Vor- und Nachteile einer Einwegkamera

  1. Zu den größten Pluspunkten dieser Fotokamera gehört bestimmt ihre einfache Handhabung. Selbst Laien können damit gute Fotos schießen. Die spärliche Ausstattung minimiert das Risiko von technischen Fehlern oder falschen Konfigurationen.
  1. Bei Einwegkameras ohne Blitz braucht man nicht mal eine Batterie.
  1. Ein geringer Anschaffungspreis von ungefähr 5 bis 15 Euro ist ein weiteres Argument für die Einwegkamera.

Die weiteren Vorteile:

  • ein manchmal umständliches Entnehmen des Films entfällt
  • die Kamera kann spontan und ohne Voreinstellungen schnell genutzt werden

Die Nachteile:

  • zusätzliche Kosten für die Fotoentwicklung
  • eine geringe Fotoqualität im Vergleich zu den herkömmlichen Kameras
  • eine gute Umgebungsbeleuchtung für gelungene Bilder ist ein Muss

Wo setzt man eine Einwegkamera am besten ein

Einwegkameras lassen sich hervorragend auf einer Hochzeit für die Gäste bereitstellen.
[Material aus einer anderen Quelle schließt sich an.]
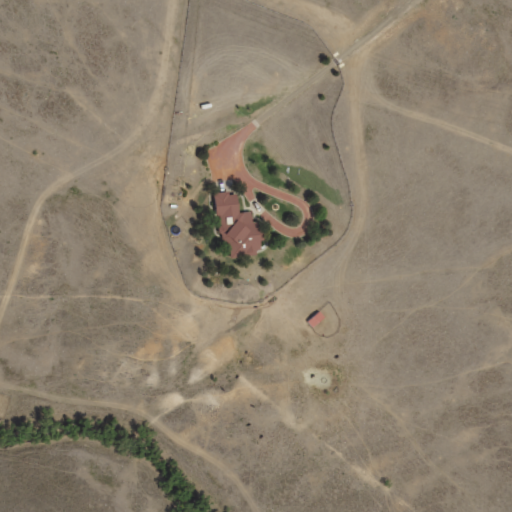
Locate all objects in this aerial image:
road: (239, 141)
building: (232, 227)
building: (233, 227)
building: (252, 361)
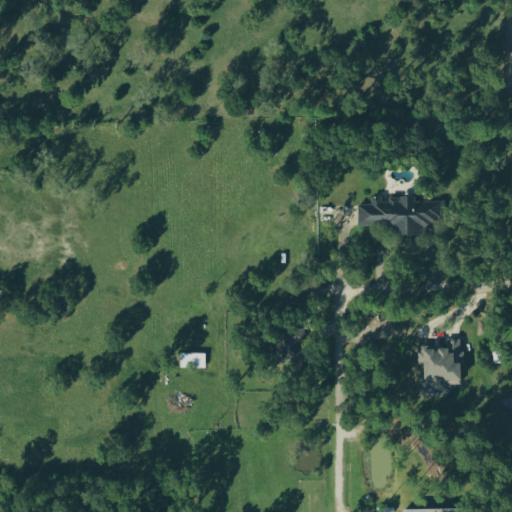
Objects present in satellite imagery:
crop: (250, 58)
building: (400, 217)
road: (416, 288)
park: (504, 393)
road: (340, 402)
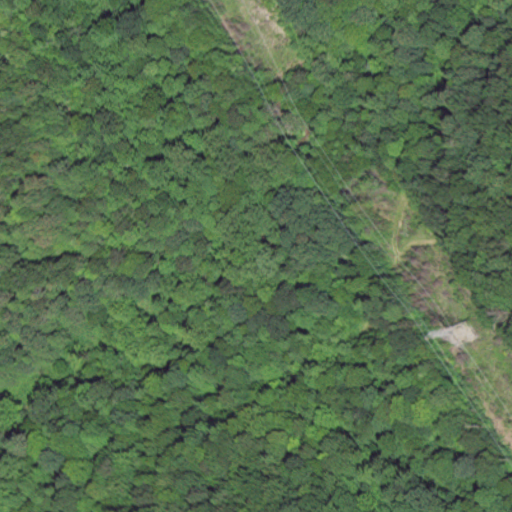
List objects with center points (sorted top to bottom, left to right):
power tower: (469, 338)
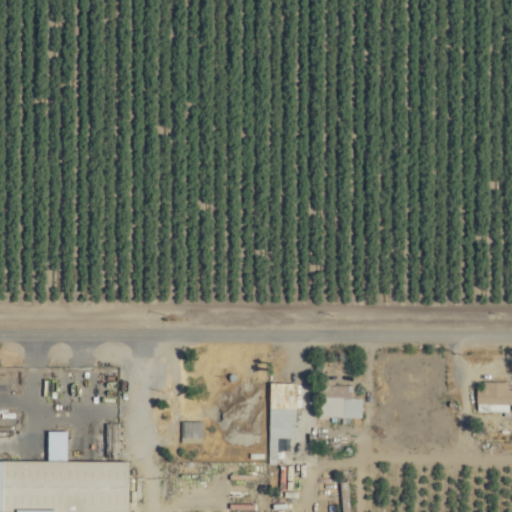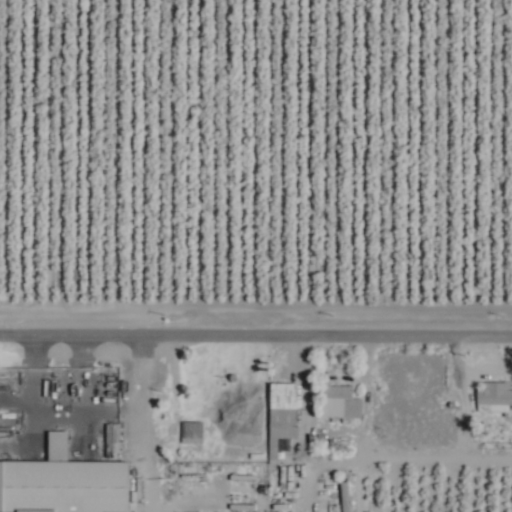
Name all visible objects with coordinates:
road: (256, 336)
building: (492, 397)
building: (338, 402)
building: (280, 414)
building: (188, 432)
building: (110, 441)
building: (64, 486)
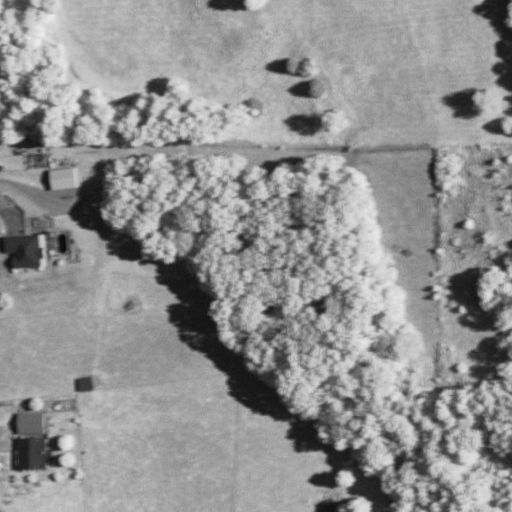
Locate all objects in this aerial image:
building: (63, 179)
road: (5, 209)
building: (28, 250)
building: (30, 423)
building: (32, 453)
Sie sind einfach zu bedienen, damit können auch zu fortgeschrittener Stunde lustige und erinnerungsvolle Fotos entstehen. Die Qualität der Aufnahmen ist zwar definitiv nicht die beste, allerdings macht das Bildermachgen mit einer Wegwerfkamera sicherlich Spaß. Man kann dann nach der Filmentwicklung den Hochzeitsabend aus der Sicht der einzelnen Gäste Revue passieren lassen. Die weiteren Einsatzmöglichkeiten einer Einwegkamera:

  • gut für den Urlaub – eine günstige Alternative zu den teuren Kameras
  • eine gute Möglichkeit für Unterwasserfotografie in flachen Gewässern
  • für jegliche Feiern und auf Partys bestens geeignet.